Baseline windup: a recent meta-analysis comparing FM patients with HC showed that windup was significantly higher in FM patients compared to HC (test for overall effect: p=0.0005)(28). This meta-analysis analyzed 14 studies, including 298 healthy controls and 318 FM patients. In an ME/CFS study windup in ME/CFS patients (n=48) with a high pain rating score, a non-significant difference compared to HC (n=39) was found(47). Our results show, both in ME/CFS patients with and without FM, a highly significantly increased windup in ME/CFS patients (both p<0.0001) compared to HC. The differences between our study and of Collin et al.(47) are unexplained but may be due to different inclusion criteria.
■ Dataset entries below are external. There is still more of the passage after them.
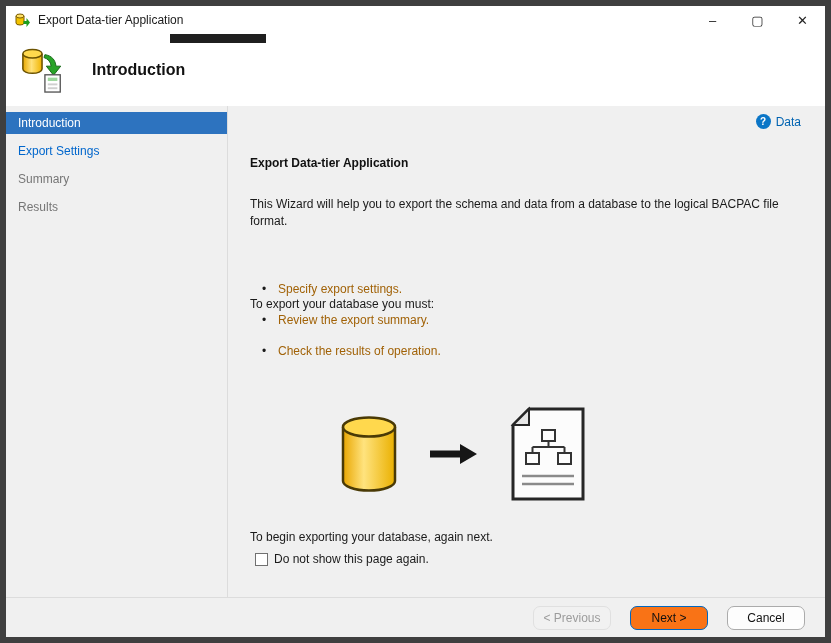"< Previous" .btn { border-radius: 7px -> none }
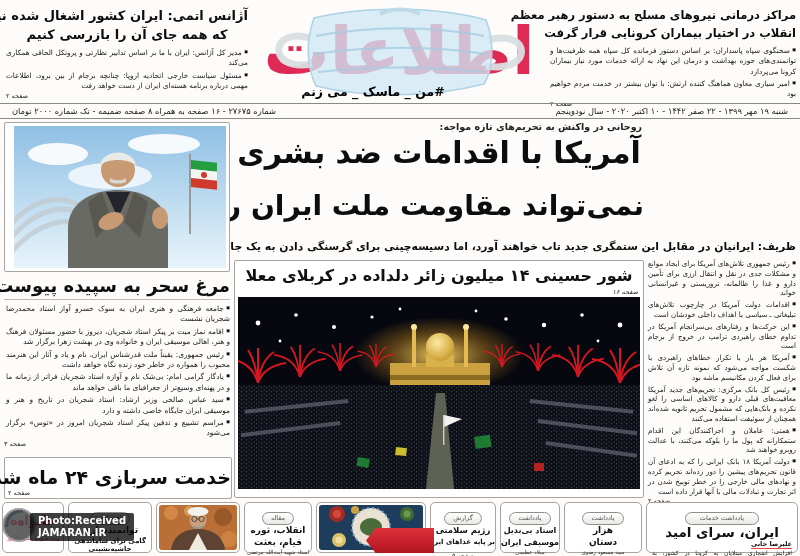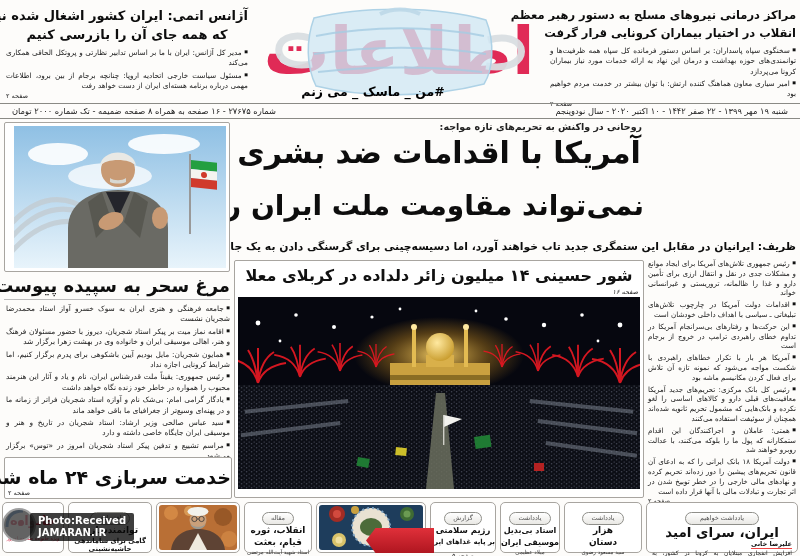"همایون شجریان: مایل بودیم آیین" div.bul { html: <div>همایون شجریان: مایل بودیم آیین باشکوهی برای پدرم برگزار کنیم، اما شرایط کرونایی اجازه نداد</div> -> none }
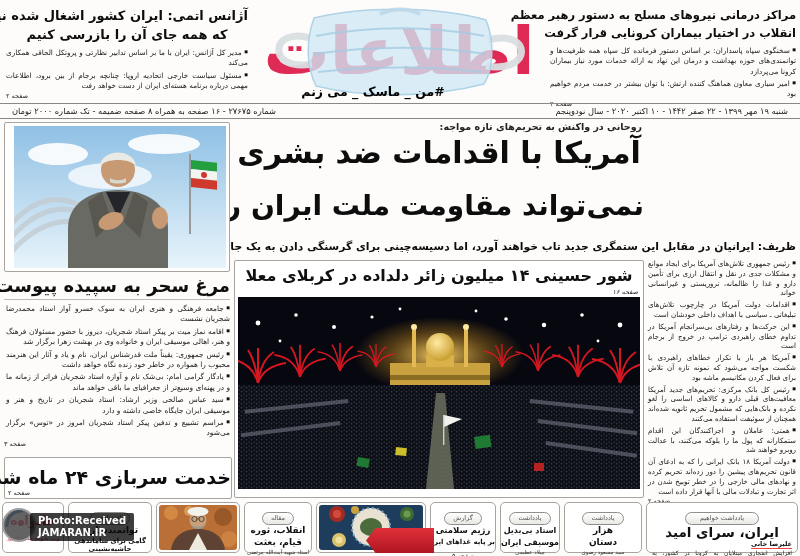"یادداشت خواهیم" span.pill { text: خواهیم -> خدمات }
Windup post-stressor: in a study using thermal stimulation, a differential effect of exercise was shown in HC (n=10) vs FM patients (n=10)(48). Following a maximal exercise stress test in FM patients, windup was higher than pre-exercise data, whereas in HC windup was lower post-exercise. In the study of Malfliet et al. post submaximal exercise windup between 20 HC and 20 ME/CFS patients no significant differences were observed(49). In the present study pre-HUT windup of HC was significantly lower than windup of ME/CFS patients with and without FM. Post-HUT data did not change in HC and in the two patient groups. A review of Staud et al. without pointing out any number of patients involved, indicated that part of the windup is related to abnormal pain processing in the spinal cord(2). Possibly, differences in flow reduction of the spinal cord vs central cortical and subcortical areas or different sensitivities to flow reduction may explain the observed differences in PPT and windup, but needs to be studied further.